◆ Instructions for the task
All of the data must be output without alteration.

[Collected data]
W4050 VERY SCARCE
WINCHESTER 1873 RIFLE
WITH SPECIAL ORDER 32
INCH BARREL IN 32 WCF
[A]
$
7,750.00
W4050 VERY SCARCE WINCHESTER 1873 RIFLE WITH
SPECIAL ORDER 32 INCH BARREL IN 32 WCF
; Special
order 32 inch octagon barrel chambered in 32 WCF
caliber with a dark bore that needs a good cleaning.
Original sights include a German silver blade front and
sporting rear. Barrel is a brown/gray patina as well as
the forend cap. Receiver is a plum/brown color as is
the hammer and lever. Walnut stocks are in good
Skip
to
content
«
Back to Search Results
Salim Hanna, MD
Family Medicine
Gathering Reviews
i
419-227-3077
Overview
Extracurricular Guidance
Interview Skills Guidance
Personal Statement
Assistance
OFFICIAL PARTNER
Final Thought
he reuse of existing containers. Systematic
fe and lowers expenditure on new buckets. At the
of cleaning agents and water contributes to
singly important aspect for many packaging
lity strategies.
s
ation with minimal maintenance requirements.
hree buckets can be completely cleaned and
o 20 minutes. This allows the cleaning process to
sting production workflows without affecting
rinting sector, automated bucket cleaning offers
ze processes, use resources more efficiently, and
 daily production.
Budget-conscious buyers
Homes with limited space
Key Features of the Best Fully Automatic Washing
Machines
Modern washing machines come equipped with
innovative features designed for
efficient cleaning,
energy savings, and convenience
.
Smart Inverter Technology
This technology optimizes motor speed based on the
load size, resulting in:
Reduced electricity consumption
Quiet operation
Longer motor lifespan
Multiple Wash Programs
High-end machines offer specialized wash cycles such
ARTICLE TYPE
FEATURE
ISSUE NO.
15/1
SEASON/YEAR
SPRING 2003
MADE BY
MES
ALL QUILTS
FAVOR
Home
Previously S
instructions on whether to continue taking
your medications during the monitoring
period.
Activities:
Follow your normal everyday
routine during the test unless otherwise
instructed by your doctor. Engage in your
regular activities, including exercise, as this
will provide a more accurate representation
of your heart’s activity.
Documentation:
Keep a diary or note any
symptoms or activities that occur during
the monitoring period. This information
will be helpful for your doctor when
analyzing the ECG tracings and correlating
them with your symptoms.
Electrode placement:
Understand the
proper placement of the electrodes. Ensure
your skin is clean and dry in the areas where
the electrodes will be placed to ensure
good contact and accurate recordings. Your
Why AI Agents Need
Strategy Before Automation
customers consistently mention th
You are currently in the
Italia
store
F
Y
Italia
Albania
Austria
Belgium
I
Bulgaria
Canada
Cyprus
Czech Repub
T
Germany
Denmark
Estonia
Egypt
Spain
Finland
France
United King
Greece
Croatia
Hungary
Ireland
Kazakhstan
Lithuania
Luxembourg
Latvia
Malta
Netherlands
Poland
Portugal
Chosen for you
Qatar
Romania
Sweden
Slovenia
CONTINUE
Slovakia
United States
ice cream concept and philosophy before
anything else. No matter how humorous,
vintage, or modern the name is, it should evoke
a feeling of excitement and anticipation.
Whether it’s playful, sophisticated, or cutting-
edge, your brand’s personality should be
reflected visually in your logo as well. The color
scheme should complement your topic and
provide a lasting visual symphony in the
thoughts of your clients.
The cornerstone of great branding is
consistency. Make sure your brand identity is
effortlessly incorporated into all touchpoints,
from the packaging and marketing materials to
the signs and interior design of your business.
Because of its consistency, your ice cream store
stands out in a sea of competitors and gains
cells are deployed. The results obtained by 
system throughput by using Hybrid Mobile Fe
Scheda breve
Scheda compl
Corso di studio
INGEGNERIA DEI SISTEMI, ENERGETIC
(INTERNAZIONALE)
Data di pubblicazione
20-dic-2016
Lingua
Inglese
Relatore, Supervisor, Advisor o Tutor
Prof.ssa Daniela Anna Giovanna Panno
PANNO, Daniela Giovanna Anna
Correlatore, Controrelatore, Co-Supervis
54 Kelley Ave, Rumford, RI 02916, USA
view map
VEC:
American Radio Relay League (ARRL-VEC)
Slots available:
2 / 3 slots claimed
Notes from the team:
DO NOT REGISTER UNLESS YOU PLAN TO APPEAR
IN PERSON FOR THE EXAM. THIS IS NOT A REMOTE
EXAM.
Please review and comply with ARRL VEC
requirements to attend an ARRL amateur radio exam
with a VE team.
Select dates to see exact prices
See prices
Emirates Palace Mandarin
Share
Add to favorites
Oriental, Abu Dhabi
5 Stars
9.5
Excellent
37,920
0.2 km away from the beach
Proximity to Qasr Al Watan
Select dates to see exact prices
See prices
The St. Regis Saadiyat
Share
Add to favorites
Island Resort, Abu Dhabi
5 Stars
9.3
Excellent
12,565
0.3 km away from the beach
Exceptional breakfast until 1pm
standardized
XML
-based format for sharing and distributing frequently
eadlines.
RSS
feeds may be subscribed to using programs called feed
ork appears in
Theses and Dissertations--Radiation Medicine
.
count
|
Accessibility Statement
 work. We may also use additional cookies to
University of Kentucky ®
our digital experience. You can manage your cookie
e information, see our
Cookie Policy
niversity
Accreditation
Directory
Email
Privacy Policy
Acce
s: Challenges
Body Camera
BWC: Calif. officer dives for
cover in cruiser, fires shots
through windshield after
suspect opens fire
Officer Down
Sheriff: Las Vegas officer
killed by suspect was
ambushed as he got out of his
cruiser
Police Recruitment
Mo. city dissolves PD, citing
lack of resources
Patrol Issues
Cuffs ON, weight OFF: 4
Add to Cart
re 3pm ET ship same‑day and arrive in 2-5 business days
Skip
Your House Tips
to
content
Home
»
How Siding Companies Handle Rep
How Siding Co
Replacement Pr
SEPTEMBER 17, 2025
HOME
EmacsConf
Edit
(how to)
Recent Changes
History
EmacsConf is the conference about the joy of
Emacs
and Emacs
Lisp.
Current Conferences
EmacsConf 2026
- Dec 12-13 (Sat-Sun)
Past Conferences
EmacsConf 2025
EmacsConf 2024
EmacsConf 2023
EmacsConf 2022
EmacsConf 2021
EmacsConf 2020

◆ Answer for this exercise
W4050 VERY SCARCE
WINCHESTER 1873 RIFLE
WITH SPECIAL ORDER 32
INCH BARREL IN 32 WCF
[A]
$
7,750.00
W4050 VERY SCARCE WINCHESTER 1873 RIFLE WITH
SPECIAL ORDER 32 INCH BARREL IN 32 WCF
; Special
order 32 inch octagon barrel chambered in 32 WCF
caliber with a dark bore that needs a good cleaning.
Original sights include a German silver blade front and
sporting rear. Barrel is a brown/gray patina as well as
the forend cap. Receiver is a plum/brown color as is
the hammer and lever. Walnut stocks are in good
Skip
to
content
«
Back to Search Results
Salim Hanna, MD
Family Medicine
Gathering Reviews
i
419-227-3077
Overview
Extracurricular Guidance
Interview Skills Guidance
Personal Statement
Assistance
OFFICIAL PARTNER
Final Thought
he reuse of existing containers. Systematic
fe and lowers expenditure on new buckets. At the
of cleaning agents and water contributes to
singly important aspect for many packaging
lity strategies.
s
ation with minimal maintenance requirements.
hree buckets can be completely cleaned and
o 20 minutes. This allows the cleaning process to
sting production workflows without affecting
rinting sector, automated bucket cleaning offers
ze processes, use resources more efficiently, and
 daily production.
Budget-conscious buyers
Homes with limited space
Key Features of the Best Fully Automatic Washing
Machines
Modern washing machines come equipped with
innovative features designed for
efficient cleaning,
energy savings, and convenience
.
Smart Inverter Technology
This technology optimizes motor speed based on the
load size, resulting in:
Reduced electricity consumption
Quiet operation
Longer motor lifespan
Multiple Wash Programs
High-end machines offer specialized wash cycles such
ARTICLE TYPE
FEATURE
ISSUE NO.
15/1
SEASON/YEAR
SPRING 2003
MADE BY
MES
ALL QUILTS
FAVOR
Home
Previously S
instructions on whether to continue taking
your medications during the monitoring
period.
Activities:
Follow your normal everyday
routine during the test unless otherwise
instructed by your doctor. Engage in your
regular activities, including exercise, as this
will provide a more accurate representation
of your heart’s activity.
Documentation:
Keep a diary or note any
symptoms or activities that occur during
the monitoring period. This information
will be helpful for your doctor when
analyzing the ECG tracings and correlating
them with your symptoms.
Electrode placement:
Understand the
proper placement of the electrodes. Ensure
your skin is clean and dry in the areas where
the electrodes will be placed to ensure
good contact and accurate recordings. Your
Why AI Agents Need
Strategy Before Automation
customers consistently mention th
You are currently in the
Italia
store
F
Y
Italia
Albania
Austria
Belgium
I
Bulgaria
Canada
Cyprus
Czech Repub
T
Germany
Denmark
Estonia
Egypt
Spain
Finland
France
United King
Greece
Croatia
Hungary
Ireland
Kazakhstan
Lithuania
Luxembourg
Latvia
Malta
Netherlands
Poland
Portugal
Chosen for you
Qatar
Romania
Sweden
Slovenia
CONTINUE
Slovakia
United States
ice cream concept and philosophy before
anything else. No matter how humorous,
vintage, or modern the name is, it should evoke
a feeling of excitement and anticipation.
Whether it’s playful, sophisticated, or cutting-
edge, your brand’s personality should be
reflected visually in your logo as well. The color
scheme should complement your topic and
provide a lasting visual symphony in the
thoughts of your clients.
The cornerstone of great branding is
consistency. Make sure your brand identity is
effortlessly incorporated into all touchpoints,
from the packaging and marketing materials to
the signs and interior design of your business.
Because of its consistency, your ice cream store
stands out in a sea of competitors and gains
cells are deployed. The results obtained by 
system throughput by using Hybrid Mobile Fe
Scheda breve
Scheda compl
Corso di studio
INGEGNERIA DEI SISTEMI, ENERGETIC
(INTERNAZIONALE)
Data di pubblicazione
20-dic-2016
Lingua
Inglese
Relatore, Supervisor, Advisor o Tutor
Prof.ssa Daniela Anna Giovanna Panno
PANNO, Daniela Giovanna Anna
Correlatore, Controrelatore, Co-Supervis
54 Kelley Ave, Rumford, RI 02916, USA
view map
VEC:
American Radio Relay League (ARRL-VEC)
Slots available:
2 / 3 slots claimed
Notes from the team:
DO NOT REGISTER UNLESS YOU PLAN TO APPEAR
IN PERSON FOR THE EXAM. THIS IS NOT A REMOTE
EXAM.
Please review and comply with ARRL VEC
requirements to attend an ARRL amateur radio exam
with a VE team.
Select dates to see exact prices
See prices
Emirates Palace Mandarin
Share
Add to favorites
Oriental, Abu Dhabi
5 Stars
9.5
Excellent
37,920
0.2 km away from the beach
Proximity to Qasr Al Watan
Select dates to see exact prices
See prices
The St. Regis Saadiyat
Share
Add to favorites
Island Resort, Abu Dhabi
5 Stars
9.3
Excellent
12,565
0.3 km away from the beach
Exceptional breakfast until 1pm
standardized
XML
-based format for sharing and distributing frequently
eadlines.
RSS
feeds may be subscribed to using programs called feed
ork appears in
Theses and Dissertations--Radiation Medicine
.
count
|
Accessibility Statement
 work. We may also use additional cookies to
University of Kentucky ®
our digital experience. You can manage your cookie
e information, see our
Cookie Policy
niversity
Accreditation
Directory
Email
Privacy Policy
Acce
s: Challenges
Body Camera
BWC: Calif. officer dives for
cover in cruiser, fires shots
through windshield after
suspect opens fire
Officer Down
Sheriff: Las Vegas officer
killed by suspect was
ambushed as he got out of his
cruiser
Police Recruitment
Mo. city dissolves PD, citing
lack of resources
Patrol Issues
Cuffs ON, weight OFF: 4
Add to Cart
re 3pm ET ship same‑day and arrive in 2-5 business days
Skip
Your House Tips
to
content
Home
»
How Siding Companies Handle Rep
How Siding Co
Replacement Pr
SEPTEMBER 17, 2025
HOME
EmacsConf
Edit
(how to)
Recent Changes
History
EmacsConf is the conference about the joy of
Emacs
and Emacs
Lisp.
Current Conferences
EmacsConf 2026
- Dec 12-13 (Sat-Sun)
Past Conferences
EmacsConf 2025
EmacsConf 2024
EmacsConf 2023
EmacsConf 2022
EmacsConf 2021
EmacsConf 2020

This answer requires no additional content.